In [7]:
import pandas as pd
import numpy as np
from sklearn.linear_model import LinearRegression

# Importing dataset
weapons = pd.read_csv('cleaned dataset with categories.csv')

#weapons.loc[weapons['category'] == 'none']

## Weapon category indicator inputs

In this cell, we show the number of induvidual weapons that belong to each weapon category.

In [8]:
# Calculating the number of weapons in each category
weapons.groupby("category")["category"].count()

category
heavy     1089
knife     2513
pistol    2123
rifle     2348
smg       1457
Name: category, dtype: int64

Next, we create indicator (dummy) variables for each weapon based on that weapon's membership in a specific category. We will use these dummy variables to create linear regressions later on. 

In [9]:
# Creating dummy variables for weapon category
category_dummies = pd.get_dummies(weapons["category"])
category_dummies.head()


Unnamed: 0,heavy,knife,pistol,rifle,smg
0,0,0,0,1,0
1,0,0,0,1,0
2,0,0,0,1,0
3,0,0,0,1,0
4,0,0,0,1,0


In the cell below, we create a linear regression for each category of weapon and display its slope to see the relationship between a weapon's category and its price. 

In [27]:
# Calculating linear regression for each column in category_dummies
heavies = category_dummies['heavy']
knives = category_dummies['knife']
pistols = category_dummies['pistol']
rifles = category_dummies['rifle']
smgs = category_dummies['smg']

# Creating linear regression models
heavy_model = LinearRegression().fit(np.array(heavies).reshape(-1,1), weapons['price'])
knife_model = LinearRegression().fit(np.array(knives).reshape(-1,1), weapons['price'])
pistol_model = LinearRegression().fit(np.array(pistols).reshape(-1,1), weapons['price'])
rifle_model = LinearRegression().fit(np.array(rifles).reshape(-1,1), weapons['price'])
smg_model = LinearRegression().fit(np.array(smgs).reshape(-1,1), weapons['price'])

# Displaying slopes of each regression
print("Heavies:", heavy_model.coef_[0])
print("Knives:", knife_model.coef_[0])
print("Pistols:", pistol_model.coef_[0])
print("Rifles:", rifle_model.coef_[0])
print("SMGs:", smg_model.coef_[0])

Heavies: -96.90968171227775
Knives: 274.90222174491913
Pistols: -101.10398529264816
Rifles: -68.49790460914652
SMGs: -103.02027279472205


## Interpretation

Based on the slopes displayed above, we can see how the category that a weapon falls into correlates with its price.
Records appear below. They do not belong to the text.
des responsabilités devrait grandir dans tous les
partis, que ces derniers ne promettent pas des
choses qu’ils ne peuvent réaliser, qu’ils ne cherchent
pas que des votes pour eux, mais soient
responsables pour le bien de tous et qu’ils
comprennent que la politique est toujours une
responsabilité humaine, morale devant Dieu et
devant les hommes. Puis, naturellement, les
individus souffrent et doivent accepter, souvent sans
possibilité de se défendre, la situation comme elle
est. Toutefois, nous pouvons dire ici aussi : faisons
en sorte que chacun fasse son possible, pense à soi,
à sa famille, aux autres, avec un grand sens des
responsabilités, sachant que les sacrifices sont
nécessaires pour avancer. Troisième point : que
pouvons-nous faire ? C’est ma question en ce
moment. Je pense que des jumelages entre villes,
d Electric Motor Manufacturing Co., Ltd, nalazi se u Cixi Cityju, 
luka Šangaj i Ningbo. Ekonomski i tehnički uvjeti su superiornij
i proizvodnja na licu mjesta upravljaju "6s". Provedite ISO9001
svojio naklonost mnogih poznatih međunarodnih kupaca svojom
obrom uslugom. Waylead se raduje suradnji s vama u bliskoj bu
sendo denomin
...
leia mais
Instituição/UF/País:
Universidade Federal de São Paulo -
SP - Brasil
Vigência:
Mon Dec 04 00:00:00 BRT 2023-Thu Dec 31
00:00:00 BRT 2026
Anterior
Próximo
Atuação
The slope of `knife_model` is approximately $275$, which is the highest of any category by far and means that there is a very strong correlation between knives and price. On average, knives are much more expensive than any other weapon type. Given this very high correlation, we can infer that knives are among the most desirable weapons on the marketplace, since they fetch the highest price. 

Based on this interpretation, we can determine that rifles are the second most desirable category of weapon on the market, given that the slope of `rifle_model` is the second highest, at around $-68$. On average, they are less expensive than knives, but more expensive than SMGs, pistols, and heavies.

The models of all of the other weapon categories have very similar slopes that center around $-100$. These weapons are among the least desireable on the market and are the cheapest type of weapon on average.